### Kutipan Teks
☆ ☆ ☆

MEDAN II
Persidangan kasus dugaan suap proyek peningkatan jalan senilai Rp165 miliar di Kabupaten Padang Lawas Utara (Paluta), Sumatera Utara yang menjerat Topan Obaja Ginting ( TOP), kembali digelar di Pengadilan Negeri (PN) Medan, Rabu (8/10).
Sidang yang dipimpin Ketua Majelis Hakim Khamozaro Waruwu menghadirkan tiga saksi, yakni Ryan Muhammad dan Bobby Dwi Kusoktavianto, keduanya staf UPTD Gunungtua di Dinas PUPR Provinsi Sumut. Sementara, Alexander Meliala, tenaga ahli dari PT Barakosa sebagai konsultan perencana.
Dalam persidangan tersebut, saksi Ryan Muhammad mengungkapkan bahwa terdakwa Muhammad Akhirun Piliang alias Kirun selaku Direktur Utama PT Dalihan Natolu Group (DNG), membayar Rp450 juta kepada Rasuli sebagai biaya untuk memenangkan proyek peningkatan jalan senilai Rp96 miliar.
Dalam persidangan itu, Ryan mengaku disuruh eks Kepala UPTD PUPR Gunung Tua Rasuli Efendi meminta uang klik’ e-Katalog ke terdakwa Akhirun sebesar 0,5 persen dari nilai kontrak.
Ryan menyebut dirinya mengenal Rasuli sejak bertugas di UPTD Gunungtua.
Ia mengatakan Rasuli ditunjuk sebagai Pejabat Pembuat Komitmen (PPK) sekaligus anggota tim e-Katalog.
Menurut Ryan, Rasuli bersama mantan Kepala Dinas PUPR Sumut Topan Ginting berperan penting dalam menentukan pemenang dua proyek, yakni peningkatan Jalan Hutaimbaru–Sipiongot dan Jalan Sipiongot–Batas Labuhanbatu.
“Setelah kegiatan off-road bersama Gubernur, Rasuli bilang kemungkinan Pak Kirun pemenang dua proyek itu atas perintah Topan,” ujar Ryan di hadapan majelis hakim.

☆ ☆ ☆

### Kumpulan Data
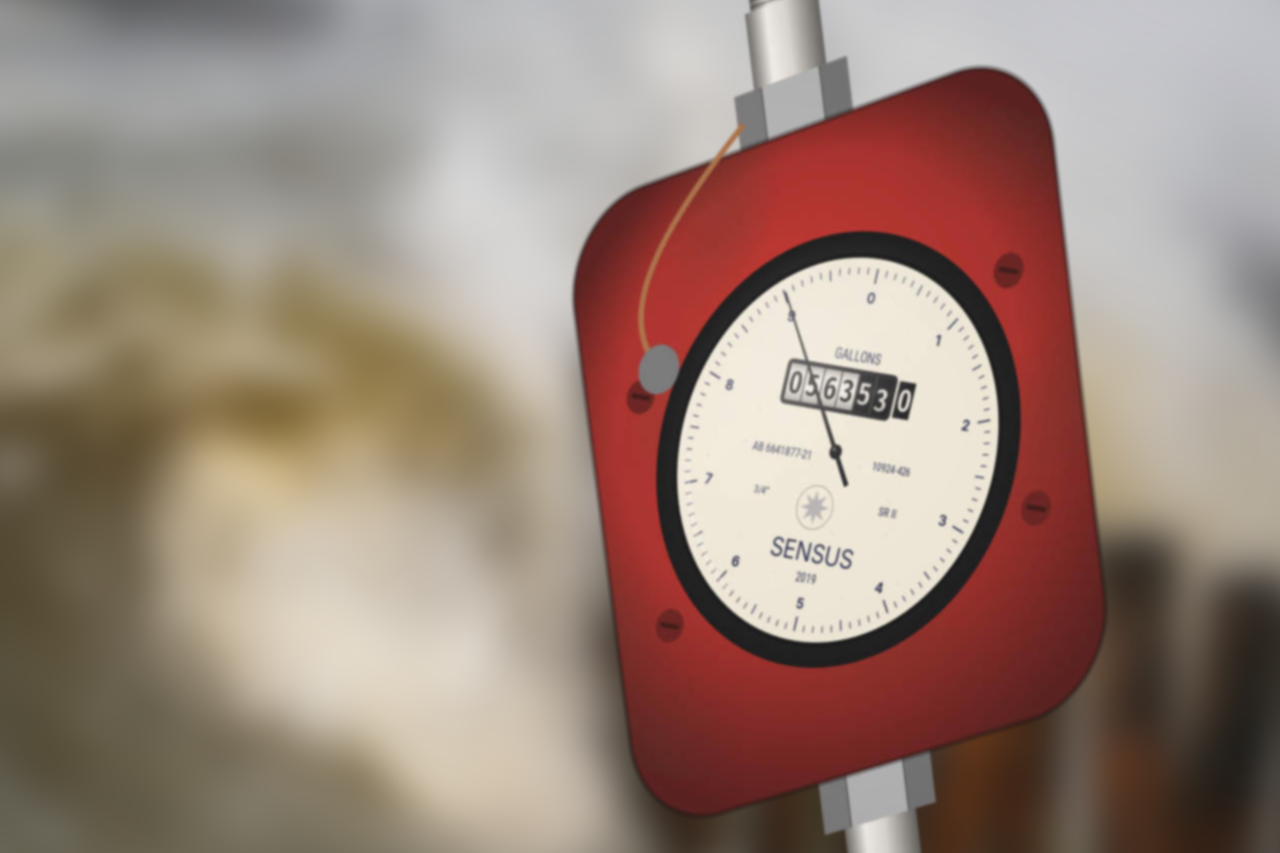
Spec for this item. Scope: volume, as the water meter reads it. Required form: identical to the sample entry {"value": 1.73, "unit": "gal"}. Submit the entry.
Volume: {"value": 563529.0, "unit": "gal"}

☆ ☆ ☆

### Soal Latihan
**a)** Dalam kutipan teks tentang sidang suap proyek jalan, untuk apa Akhirun membayar Rp450 juta kepada Rasuli? Jelaskan dalam satu sampai tiga kalimat.
**b)** Tuliskan bagian kutipan teks yang dimulai pada "Menurut Ryan, Rasuli" dan berakhir pada "hadapan majelis hakim.", tanpa mengubah satu kata pun.

### Jawaban Tiap Soal
**a)** Menurut kesaksian Ryan Muhammad, Akhirun membayar Rp450 juta kepada Rasuli sebagai biaya untuk memenangkan proyek peningkatan jalan senilai Rp96 miliar.

**b)**
Menurut Ryan, Rasuli bersama mantan Kepala Dinas PUPR Sumut Topan Ginting berperan penting dalam menentukan pemenang dua proyek, yakni peningkatan Jalan Hutaimbaru–Sipiongot dan Jalan Sipiongot–Batas Labuhanbatu.
“Setelah kegiatan off-road bersama Gubernur, Rasuli bilang kemungkinan Pak Kirun pemenang dua proyek itu atas perintah Topan,” ujar Ryan di hadapan majelis hakim.